MyFitnessPal, an online diet and fitness managing tool which can also be accessed via mobile apps for Apple iOS, Android, and BlackBerry and Windows, announced a partnership with NetPulse, a developer of software for fitness equipment, and Johnson Technology, makers of Matrix Fitness equipment.

NetPulse partners to provide software for eight major fitness equipment manufacturers, including Johnson. Its technology brings television channels onto workout machines as well as providing virtual workout experiences. NetPulse’s NetPulseOne web platform, which allows gym members to access their data across different machines and at home, is integrated with several apps and fitness trackers, including Fitbit, MapMyFitness, and Aetna CarePass. MyFitnessPal has already been added to that list and, will soon be linked directly into machine consoles as well. Johnson Technology’s new Matrix 7xi series of cardio equipment consoles will also integrate with MyFitnessPal, automatically syncing workout information to the user’s account.

According to a press release from MyFitnessPal, the data sharing will be two-way, so that users can both import data from their workouts into the application, and view the MyFitnessPal application while working out on machines.

Netpulse, through its acquisition of Virtual Active, has previously worked with Rock Health graduate BitGym on connecting virtual workout experiences to fitness equipment.

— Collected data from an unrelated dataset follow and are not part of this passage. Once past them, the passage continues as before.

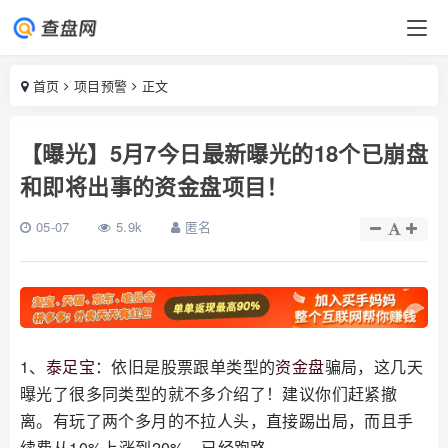
首页
项目预警
正文
【曝光】5月7今日最新曝光的18个已崩盘
和即将出事的资金盘项目！
05-07
5.9k
匿名
1、
泰足宝
：依旧是股票跟单类型的
资金盘
骗局，这几天
曝光了很多同类型的就不多介绍了！建议你们赶紧撤
离。有玩了两个多月的不拉人头，直接踢出局，而且手
续费从10%上涨到20%，已经跑路。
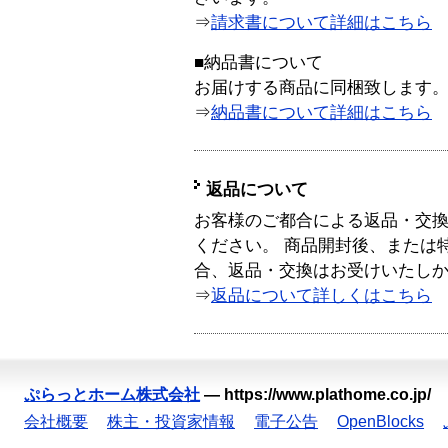
⇒
請求書について詳細はこちら
■納品書について
お届けする商品に同梱致します
⇒
納品書について詳細はこちら
返品について
お客様のご都合による返品・交
ください。 商品開封後、または
合、返品・交換はお受けいたし
⇒
返品について詳しくはこちら
ぷらっとホーム株式会社
—
https://www.plathome.co.jp/
会社概要
株主・投資家情報
電子公告
OpenBlocks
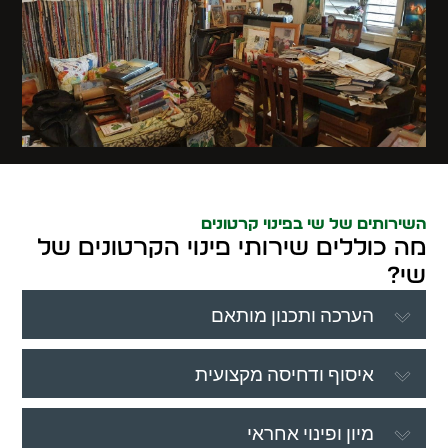
השירותים של שי בפינוי קרטונים
מה כוללים שירותי פינוי הקרטונים של
שי?
הערכה ותכנון מותאם
איסוף ודחיסה מקצועית
מיון ופינוי אחראי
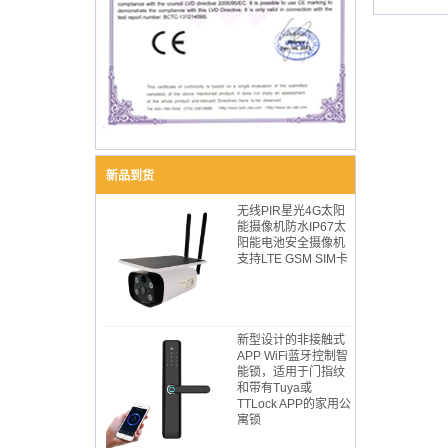
新品到货
无线PIR星光4G太阳
能摄像机防水IP67太
阳能电池安全摄像机
支持LTE GSM SIM卡
新型设计的非接触式
APP WiFi蓝牙控制智
能锁，适用于门指纹
和带有Tuya或
TTLock APP的家用公
寓锁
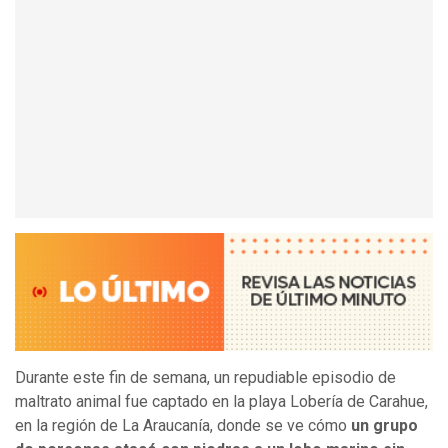
Durante este fin de semana, un repudiable episodio de
maltrato animal fue captado en la playa Lobería de Carahue,
en la región de La Araucanía, donde se ve cómo
un grupo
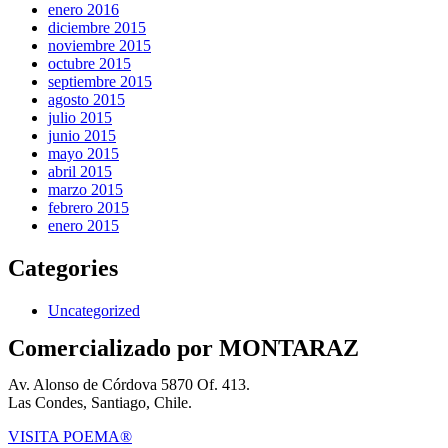
enero 2016
diciembre 2015
noviembre 2015
octubre 2015
septiembre 2015
agosto 2015
julio 2015
junio 2015
mayo 2015
abril 2015
marzo 2015
febrero 2015
enero 2015
Categories
Uncategorized
Comercializado por MONTARAZ
Av. Alonso de Córdova 5870 Of. 413.
Las Condes, Santiago, Chile.
VISITA POEMA®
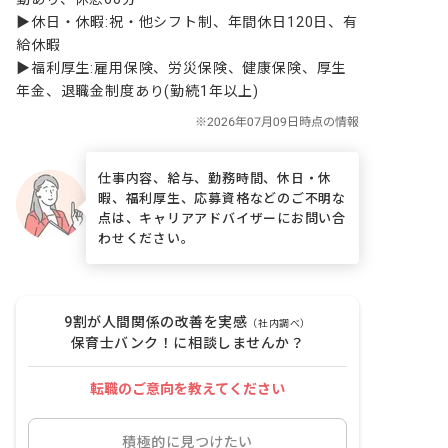
▶休日・休暇:祝・他シフト制、年間休日120日、有
給休暇

▶福利厚生:雇用保険、労災保険、健康保険、厚生
年金、退職金制度あり(勤続1年以上)
仕事内容、給与、勤務時間、休日・休
暇、福利厚生、応募資格などのご不明な
点は、キャリアアドバイザーにお問い合
わせください。
9割が人間関係の改善を実感
（社内調べ）
保育士バンク！に相談しませんか？
転職のご意向を教えてください
積極的に見つけたい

Another fitness equipment maker, Precor, made a number of announcements about its Preva open online fitness tracking platform, which aims to promote engagement with workout tracking, goal-setting, and achievement badges. Most notably for MobiHealthNews readers, the company announced a forthcoming iPhone app, Preva Mobile, that will allow users to track their workouts, on both Precor and non-Precor machines, as well as other kinds of exercise including group classes and hiking.

Precor is also partnering with health and fitness rewards startup EveryMove, so that users can earn EveryMove rewards points directly by working out on Precor workout machines. EveryMove incentivizes healthy behaviors by offering gift cards and merchandise in exchange for points accrued for active behavior.